Keypoint correspondence data
▼▼▼
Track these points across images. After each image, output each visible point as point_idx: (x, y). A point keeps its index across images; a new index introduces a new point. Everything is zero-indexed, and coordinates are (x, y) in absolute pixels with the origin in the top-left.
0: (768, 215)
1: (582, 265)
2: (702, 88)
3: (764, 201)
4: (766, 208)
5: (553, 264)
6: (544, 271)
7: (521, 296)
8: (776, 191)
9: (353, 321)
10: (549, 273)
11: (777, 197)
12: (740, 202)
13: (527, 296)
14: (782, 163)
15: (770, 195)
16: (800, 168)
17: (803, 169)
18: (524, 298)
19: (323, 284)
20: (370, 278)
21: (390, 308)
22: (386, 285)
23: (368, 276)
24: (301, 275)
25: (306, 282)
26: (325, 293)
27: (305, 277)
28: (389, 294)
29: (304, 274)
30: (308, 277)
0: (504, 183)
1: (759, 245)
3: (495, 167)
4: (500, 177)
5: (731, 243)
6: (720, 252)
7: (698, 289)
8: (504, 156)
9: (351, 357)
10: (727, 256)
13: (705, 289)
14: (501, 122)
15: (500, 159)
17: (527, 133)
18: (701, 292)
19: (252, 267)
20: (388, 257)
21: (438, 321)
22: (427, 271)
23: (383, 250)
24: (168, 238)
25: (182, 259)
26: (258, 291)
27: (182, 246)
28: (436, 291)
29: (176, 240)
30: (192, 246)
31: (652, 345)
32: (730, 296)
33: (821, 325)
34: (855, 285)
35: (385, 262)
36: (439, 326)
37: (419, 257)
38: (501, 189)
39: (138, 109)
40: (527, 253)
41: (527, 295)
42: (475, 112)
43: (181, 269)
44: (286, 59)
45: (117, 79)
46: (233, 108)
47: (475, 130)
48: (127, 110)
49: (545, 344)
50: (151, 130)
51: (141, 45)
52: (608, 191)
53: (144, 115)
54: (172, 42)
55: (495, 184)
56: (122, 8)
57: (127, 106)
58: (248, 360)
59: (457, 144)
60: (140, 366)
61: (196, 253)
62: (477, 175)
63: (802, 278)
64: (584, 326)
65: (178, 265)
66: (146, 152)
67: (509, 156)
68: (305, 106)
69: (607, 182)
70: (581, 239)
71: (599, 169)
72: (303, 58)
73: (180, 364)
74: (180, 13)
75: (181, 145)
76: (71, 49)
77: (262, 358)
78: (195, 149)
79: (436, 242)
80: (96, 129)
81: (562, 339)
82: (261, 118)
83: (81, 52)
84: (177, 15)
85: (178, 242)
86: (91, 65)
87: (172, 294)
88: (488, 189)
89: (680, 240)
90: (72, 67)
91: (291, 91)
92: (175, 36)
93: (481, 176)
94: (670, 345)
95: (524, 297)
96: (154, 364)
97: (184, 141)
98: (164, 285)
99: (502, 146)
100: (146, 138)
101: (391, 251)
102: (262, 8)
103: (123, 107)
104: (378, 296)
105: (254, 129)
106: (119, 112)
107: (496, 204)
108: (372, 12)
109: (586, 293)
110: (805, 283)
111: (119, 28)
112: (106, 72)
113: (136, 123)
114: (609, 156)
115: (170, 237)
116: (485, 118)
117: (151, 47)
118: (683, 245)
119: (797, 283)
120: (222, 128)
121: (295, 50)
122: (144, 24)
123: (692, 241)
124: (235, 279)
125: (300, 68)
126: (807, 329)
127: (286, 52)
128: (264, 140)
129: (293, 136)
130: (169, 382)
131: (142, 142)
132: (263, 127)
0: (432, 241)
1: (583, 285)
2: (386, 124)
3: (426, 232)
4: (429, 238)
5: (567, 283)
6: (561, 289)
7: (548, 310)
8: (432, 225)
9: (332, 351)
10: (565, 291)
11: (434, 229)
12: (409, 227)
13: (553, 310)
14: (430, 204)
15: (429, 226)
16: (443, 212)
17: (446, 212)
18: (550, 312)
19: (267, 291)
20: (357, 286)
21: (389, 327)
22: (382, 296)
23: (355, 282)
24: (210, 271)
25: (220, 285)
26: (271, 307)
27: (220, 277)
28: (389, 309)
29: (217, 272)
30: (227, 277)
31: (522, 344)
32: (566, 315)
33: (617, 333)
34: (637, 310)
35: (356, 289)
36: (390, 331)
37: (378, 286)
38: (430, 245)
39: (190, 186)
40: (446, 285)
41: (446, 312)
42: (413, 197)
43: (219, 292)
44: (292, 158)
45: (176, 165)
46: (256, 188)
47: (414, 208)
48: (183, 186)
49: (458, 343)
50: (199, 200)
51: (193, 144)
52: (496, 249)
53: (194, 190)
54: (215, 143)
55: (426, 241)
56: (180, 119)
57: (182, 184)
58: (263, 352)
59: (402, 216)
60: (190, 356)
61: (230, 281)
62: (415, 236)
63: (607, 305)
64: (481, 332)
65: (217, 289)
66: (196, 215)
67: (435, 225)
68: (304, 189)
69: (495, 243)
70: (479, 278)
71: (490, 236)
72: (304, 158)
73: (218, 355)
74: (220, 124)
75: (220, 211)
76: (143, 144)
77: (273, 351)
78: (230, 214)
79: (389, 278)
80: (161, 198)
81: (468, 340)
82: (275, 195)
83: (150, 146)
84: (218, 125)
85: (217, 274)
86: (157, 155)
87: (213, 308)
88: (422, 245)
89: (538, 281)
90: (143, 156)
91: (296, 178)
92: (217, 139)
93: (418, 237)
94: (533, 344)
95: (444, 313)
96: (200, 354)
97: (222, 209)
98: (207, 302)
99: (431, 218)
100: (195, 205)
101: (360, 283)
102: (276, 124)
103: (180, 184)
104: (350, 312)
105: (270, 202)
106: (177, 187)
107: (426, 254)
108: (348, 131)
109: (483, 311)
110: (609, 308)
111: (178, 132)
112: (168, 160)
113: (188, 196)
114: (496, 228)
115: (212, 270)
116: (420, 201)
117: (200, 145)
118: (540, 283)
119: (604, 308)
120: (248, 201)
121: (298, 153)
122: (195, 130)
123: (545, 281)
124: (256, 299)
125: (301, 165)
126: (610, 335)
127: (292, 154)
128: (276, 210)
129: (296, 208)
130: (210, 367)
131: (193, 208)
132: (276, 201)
▲▲▲
WHAT TO WORK ON: Print again the lines of the entries above that fall between the line holding "66: (146, 152)" and the line holding "107: (496, 204)", inclusive, exactly as they stand.

SOLUTION TO THE EXERCISE:
66: (146, 152)
67: (509, 156)
68: (305, 106)
69: (607, 182)
70: (581, 239)
71: (599, 169)
72: (303, 58)
73: (180, 364)
74: (180, 13)
75: (181, 145)
76: (71, 49)
77: (262, 358)
78: (195, 149)
79: (436, 242)
80: (96, 129)
81: (562, 339)
82: (261, 118)
83: (81, 52)
84: (177, 15)
85: (178, 242)
86: (91, 65)
87: (172, 294)
88: (488, 189)
89: (680, 240)
90: (72, 67)
91: (291, 91)
92: (175, 36)
93: (481, 176)
94: (670, 345)
95: (524, 297)
96: (154, 364)
97: (184, 141)
98: (164, 285)
99: (502, 146)
100: (146, 138)
101: (391, 251)
102: (262, 8)
103: (123, 107)
104: (378, 296)
105: (254, 129)
106: (119, 112)
107: (496, 204)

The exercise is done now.